Everything from the line holding "OneNet™ Suite" through the last line of the records should be repeated word for word, and pictures should be omitted.
• • • •
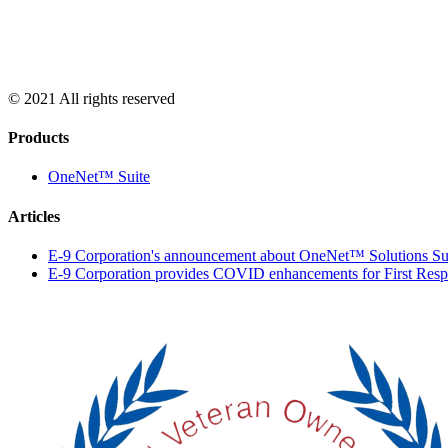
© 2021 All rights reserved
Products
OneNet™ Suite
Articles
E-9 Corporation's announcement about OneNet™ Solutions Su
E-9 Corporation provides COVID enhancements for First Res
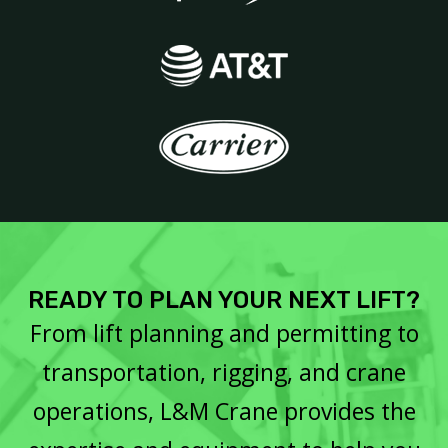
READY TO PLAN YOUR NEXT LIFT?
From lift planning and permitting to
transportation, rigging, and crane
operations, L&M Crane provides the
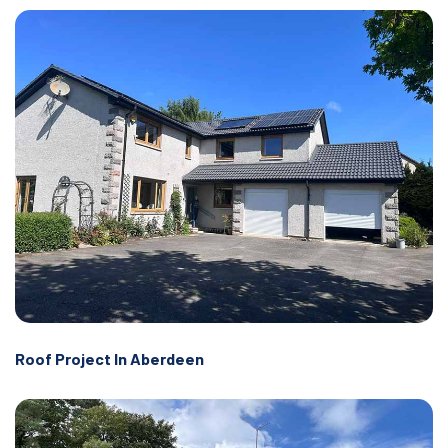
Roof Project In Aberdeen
• • • •
▶ **Response to this task**:
OneNet™ Suite
Articles
E-9 Corporation's announcement about OneNet™ Solutions Su
E-9 Corporation provides COVID enhancements for First Res
READY TO PLAN YOUR NEXT LIFT?
From lift planning and permitting to
transportation, rigging, and crane
operations, L&M Crane provides the
Roof Project In Aberdeen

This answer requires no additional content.